The Graeco-Roman Museum
You know that you are about to experience something very unique when you enter the Greco-Roman Museum and are greeted by a huge black granite bull (the Egyptian god Apis) and an enormous stone falcon. There is nothing quite like it in the world. The collection contains relics from the Greek, Roman and Christian eras in Egypt. Inside there are statues of all sorts – miniature to life-size – from the various religions represented. Other items of interest are children’s toys, tools, jewelry and a mummified crocodile. You can even learn about the god known as Bes (the god of fun), and see a replica of the commemorative “Rosetta Stone”; an Egyptian stele artifact that allowed the linguists to begin the process of Hieroglyph decipherment. The original “Stone” is put on public display in the British Museum since 1802.
The Attarine Mosque
Dedicated to the Christian Saint Athanasius in 370, the structure was then converted into a Mosque at the beginning of the Arab conquest in the 14th century. It stands on the site of the famous Mosque of a Thousand Columns, from which Napoleon removed the seven-ton sarcophagus now in the British Museum.
The Mosque of Abu al-Abbas al-Mursi
The Algerian Moslems built Alexandria’s largest mosque in 1775 over the tomb of the 13th century Andalusian holy man, Ahmed Abu al-Abbas al-Mursi. Eight monolithic granite columns and a colonnade of elongated arches support the interior. In 1943, domes and a towering minaret were added. This important Islamic monument is dedicated to the patron and protector of Alexandria’s fishermen and sailors.
The Eastern Harbor
Deep inside the harbor of Alexandria rest the astonishing remains of one of the Seven Wonders of the World, namely the lighthouse “Pharos”. It amazed the world for hundreds of years until a catastrophic earthquake brought it cashing down. In present day times, you can see fisherman and boat builders practicing the skills that they have perfected over centuries. Graceful colonial mansions surrounded by palm trees line look upon the bay, cooled by gentle breezes coming from the Mediterranean.

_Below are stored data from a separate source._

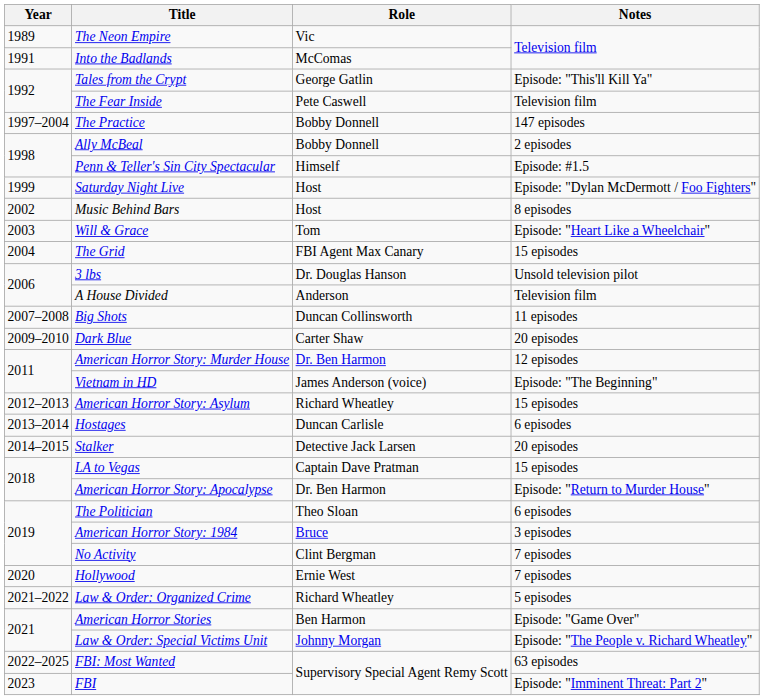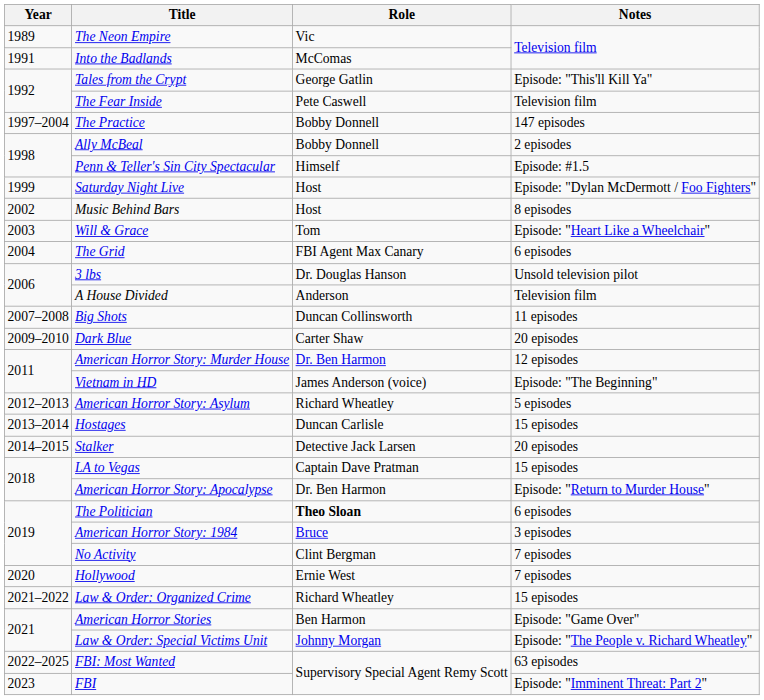The Grid | Notes: 15 episodes -> 6 episodes
American Horror Story: Asylum | Notes: 15 episodes -> 5 episodes
Hostages | Notes: 6 episodes -> 15 episodes
The Politician | Role: normal -> bold
Law & Order: Organized Crime | Notes: 5 episodes -> 15 episodes
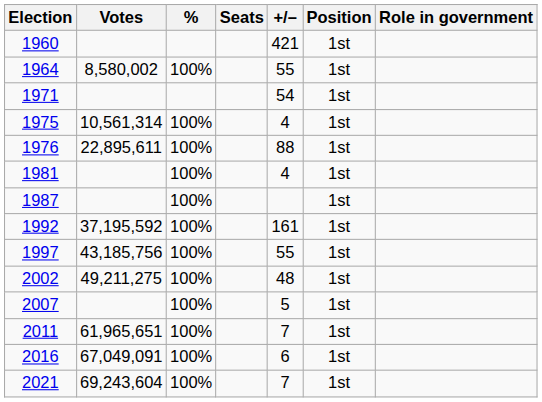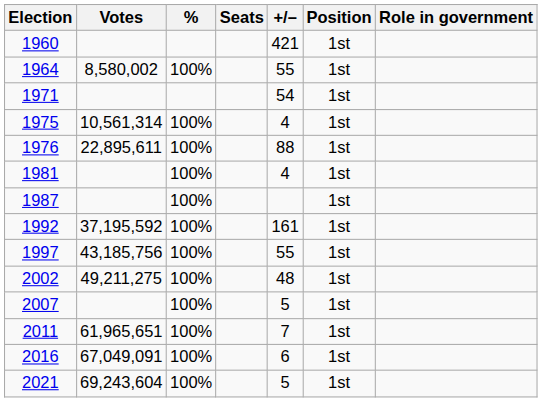2021 | +/–: 7 -> 5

Montazah Palace and Gardens
The Royal Palace of Al-Montazah is built on a low plateau overlooking a sandy white beach and surrounded by formal gardens with trees, palms and flowers. The Palace was designed in a combination of Turkish and Florentine styles, and is now a state guesthouse. Its 1.4 sq km of well-tended pleasure gardens are open to the public, and within the same area are a museum, several beaches, a tourist center, a hotel, fast-food restaurants and a children’s park.